There were fewer than a dozen protesters outside the hotel, but the media gave them undue attention. There were usually the same small number of zealots every year—some of them protesting what Jack’s mother would have called “the deterioration of language” in movies in general. The anti-profanity people, the anti-pornography people—there would always be complainers with too much time on their hands. Jack thought that the best thing
was to pay them no attention, but the media tended to inflate their importance and their numbers.

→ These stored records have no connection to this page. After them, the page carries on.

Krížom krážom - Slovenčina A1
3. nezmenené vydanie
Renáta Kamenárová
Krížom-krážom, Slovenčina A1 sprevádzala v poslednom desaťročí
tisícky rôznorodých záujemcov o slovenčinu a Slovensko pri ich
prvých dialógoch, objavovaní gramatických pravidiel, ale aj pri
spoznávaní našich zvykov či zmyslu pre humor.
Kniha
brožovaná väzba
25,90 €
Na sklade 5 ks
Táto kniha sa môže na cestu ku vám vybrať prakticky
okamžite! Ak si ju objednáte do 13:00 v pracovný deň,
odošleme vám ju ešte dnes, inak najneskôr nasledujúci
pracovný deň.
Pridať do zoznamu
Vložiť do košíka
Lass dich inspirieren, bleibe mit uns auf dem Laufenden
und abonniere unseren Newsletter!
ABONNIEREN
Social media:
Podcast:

Miss Wurtz hadn’t noticed the protesters. When Wild Bill Vanvleck was ranting at the Miramax party about the anti-pornography people, Caroline clutched Jack’s arm and said anxiously: “There are protesters? What are they protesting?”
“Pornography,” Jack said.
Miss Wurtz looked all around the room, as if there might be pornographic acts under way in their very midst and she had somehow mistaken them for more innocent forms of entertainment. Jack explained: “You know, Caroline—my character, Jimmy Stronach, is a porn star. I think that’s what they’re protesting.”
“Nonsense!” Miss Wurtz shouted. “I did not see a single reproductive organ in the film—not one penis or one female thingamajig!”

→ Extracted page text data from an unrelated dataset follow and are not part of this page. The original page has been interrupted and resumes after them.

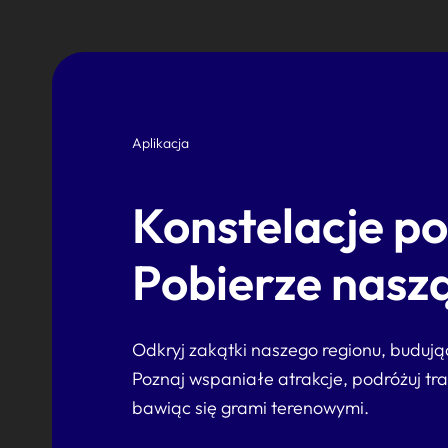
Aplikacja
Konstelacje p
Pobierze naszą
Odkryj zakątki naszego regionu, buduj
Poznaj wspaniałe atrakcje, podróżuj tr
bawiąc się grami terenowymi.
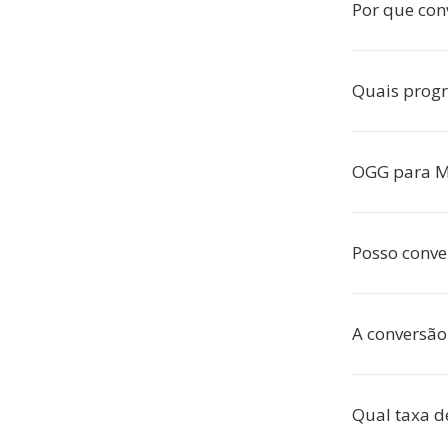
Por que con
Quais prog
OGG para M
Posso conve
A conversão
Qual taxa d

“A what?” Wild Bill said, looking shocked.
“A vagina,” Jack whispered to him.
“You shouldn’t say that word at a party,” Caroline said.
It soon became clear that The Wurtz had seen too many films in too short a period of time—as many as three a day for the past several weeks, or so she’d told Jack. Miss Wurtz had never seen so many movies in her life; they were all a blur. And this year’s films were mingled with movies she’d not seen since she was a child. To her, the recognizable celebrities at the party were not movie stars but the actual characters they’d played. Unfortunately, these movies had overlapped in her mind—to the extent that she’d merged the plots of several different films into one incomprehensible epic, in which virtually everyone she “recognized” at the Regent Beverly Wilshire had played a pivotal role.
“Oh, look—there’s that envious young man who killed those people. One with an oar, I think,” she said, indicating Matt Damon, who was Tom Ripley in The Talented Mr. Ripley. Not that The Wurtz made any distinction between Tom Ripley and the character Tom Cruise played in Magnolia that year. And she had convinced herself that Kevin Spacey was trapped in a bad marriage, which he periodically escaped by lusting after young girls. “Someone should be assigned to watch him,” Miss Wurtz told Jack, who understood that by watch, she meant control him.